SSX – Game Analysis & Review

SSX – Game Analysis & Review

By Patrick Newman





Developer:  EA Canada

Publisher:  EA Sports

Platforms:  PlayStation 3, Xbox 360

Release Date:  February 28, 2012

Genre: Sports (winter)

Modes:  Single-player, asynchronous multiplayer

Rating: E for Everyone



Bringing a much-needed kick of energy to console gaming’s dying extreme sports genre, SSX lives up to its expectations and then some. There hasn’t been an offering in this franchise since 2005 (with SSX On Tour), but this new installment for a new generation of gamers proves itself well worth the wait. Offering numerous, diverse playing environments with tons of complexity in terms of route and visual detail, the game is bursting at the seams with content that rewards multiple play-throughs. With an affable playing style that is easy to learn but difficult to master, SSX is a must-buy for anyone who appreciates console racing in all of its forms.


The story involves home snowboarding Team SSX racing around the world in order to conquer the nine Deadly Descents – the most deadly mountain ranges in the world. A former teammate named Griff has a head start on beating the mountains, and so it is a contest between the two snowboard-addicted parties to take the world record. The game contains its races in a presentation of impeccable visual polish and sound design. The mountain regions were based on real-life satellite surveys, and the soundtrack is thick with impeccably chosen music cues (Run DMC’s “Tricky” returns) that fade in and out seamlessly with the gameplay.

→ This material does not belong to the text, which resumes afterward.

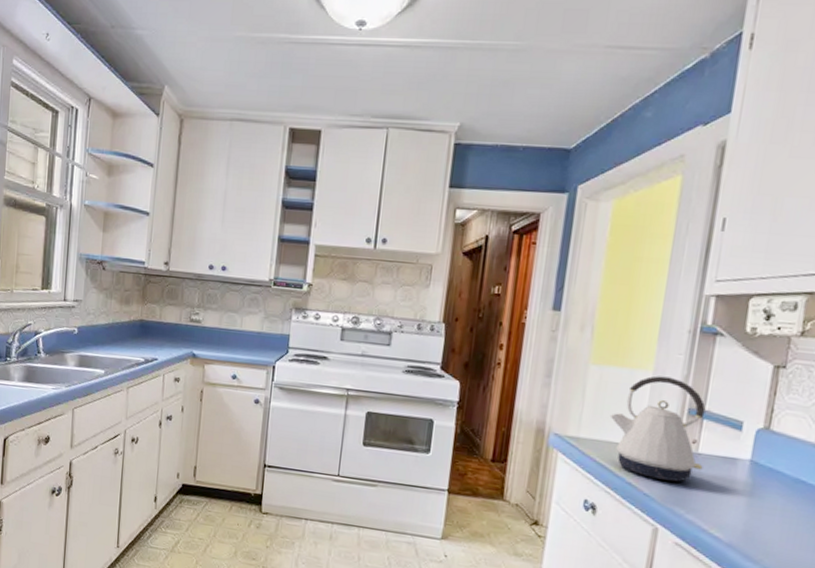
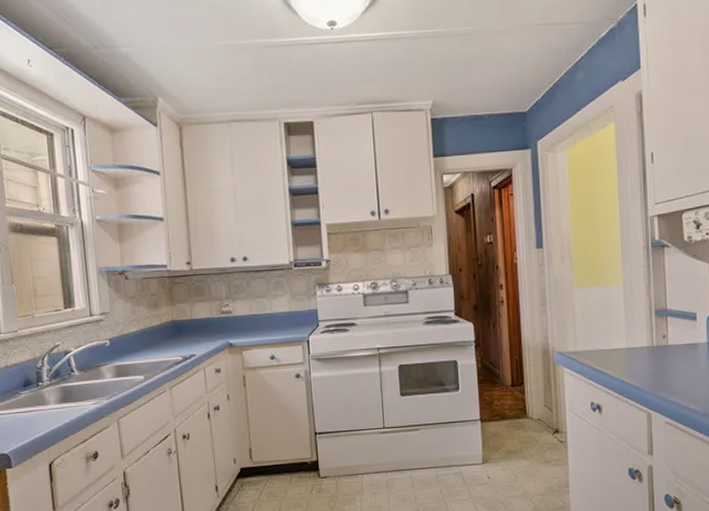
kettle: present [610,375,706,482] -> none [597,287,674,373]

The maps traverse wildly contrasting snowscapes throughout the world, at locations such as Mount Kilamanjaro, the Great Wall of China, and the cliffs of Patagonia. SSX pulls off the incredible feat of maintaining a steady frame rate (a staple of its PlayStation 2 predecessor) while also capturing photo-realistic weather conditions like snow flurries and sunlight, even while snowboarding across the map at racing speed. Though some of the cartoonish design elements of previous games have been upgraded to a more realistic standard, you’ll still be able to do tricks off of a low-gliding helicopter or grind on the Alaskan pipelines.

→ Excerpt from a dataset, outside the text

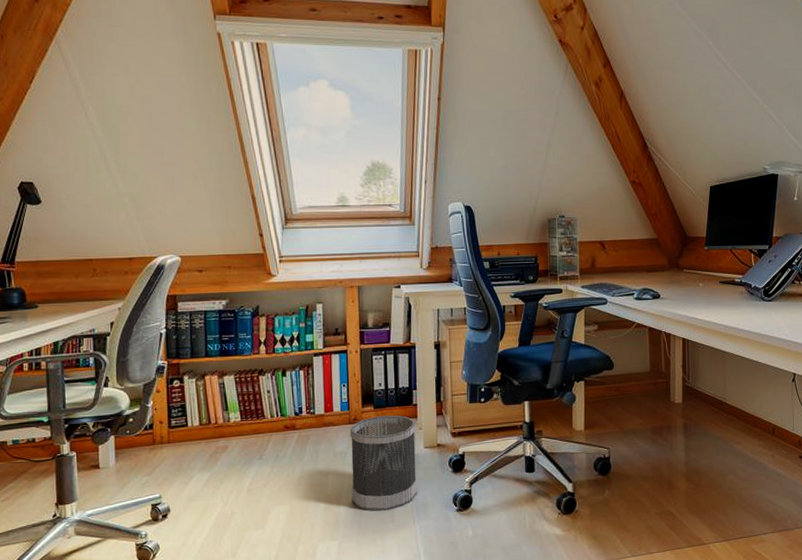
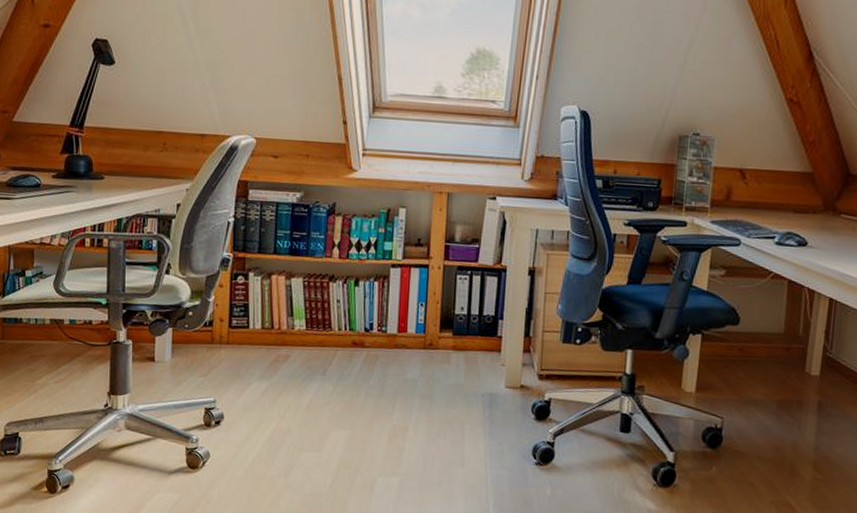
wastebasket: present [350,415,418,512] -> none [419,344,499,453]

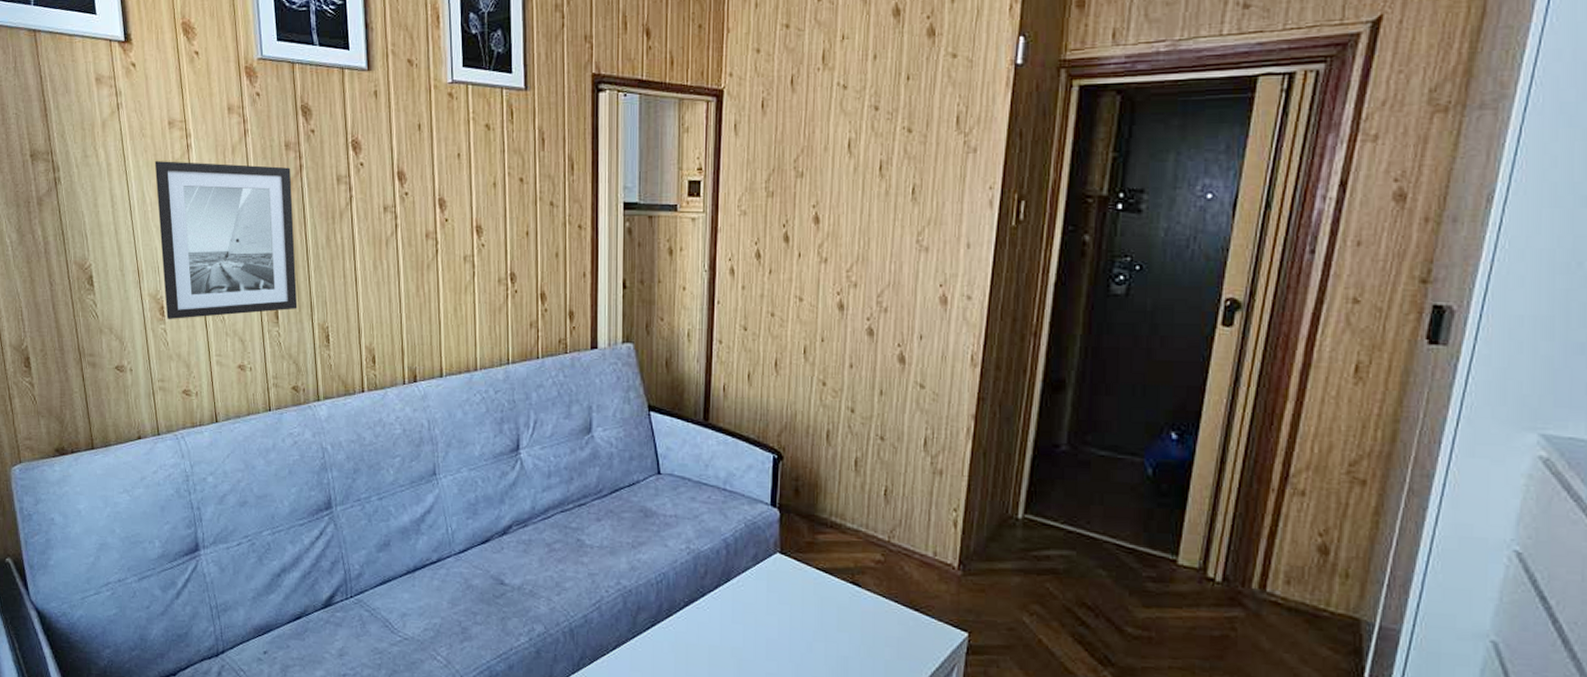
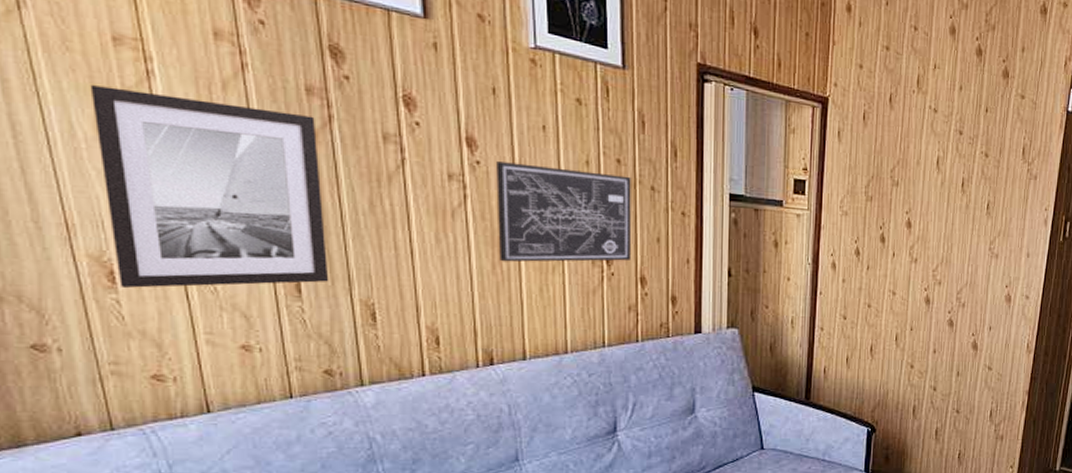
wall art: none [420,191,533,284] -> present [496,161,632,262]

Success while playing the game, as always, depends upon the ability to pull off as many tricks as possible, even during racing mode, and it is here that the intuitive control scheme comes in handy the most. An accumulation of trick points causes the player’s boost level to rise, giving terrain-savvier racers the edge. Also to that end, every course is well-stocked with alternate racing routes, which not only put racers ahead of the game via hidden canyons and tunnels, but sometimes saves them from the harsher elements of the map’s terrain (avalanches, suffocating heights and jagged obstructions constantly thwart your advance).


The newest addition to SSX’s large stable of modes is Survive It, which rewards players’ ability to race the Deadly Descent challenges without faltering or dying. Among its many perks is a wing-suit drop on Patagonia’s Fitz Roy, which turns the racer into a giant flying squirrel, of sorts\. World Tour mode is the best way for gamers to familiarize themselves with the environments before diving into multiplayer mode, which, despite its lack of local racing options, is vast and highly enjoyable. Built on the same Autolog feature so successfully used in Need for Speed, the real-time (no lobbies) multiplayer mode allows up to 500 people to compete over the same mountain in global events.


The once-essential SSX series has been out of the limelight for 7 years, and now that the game has seen release, we can see that the absence has clearly been used to refine an already impressive racer into something extraordinary. With peerless mountain ranges, an eclectic soundtrack and enjoyably over-the-top gaming mechanics, SSX has surpassed expectations to ace any previous entry in the genre.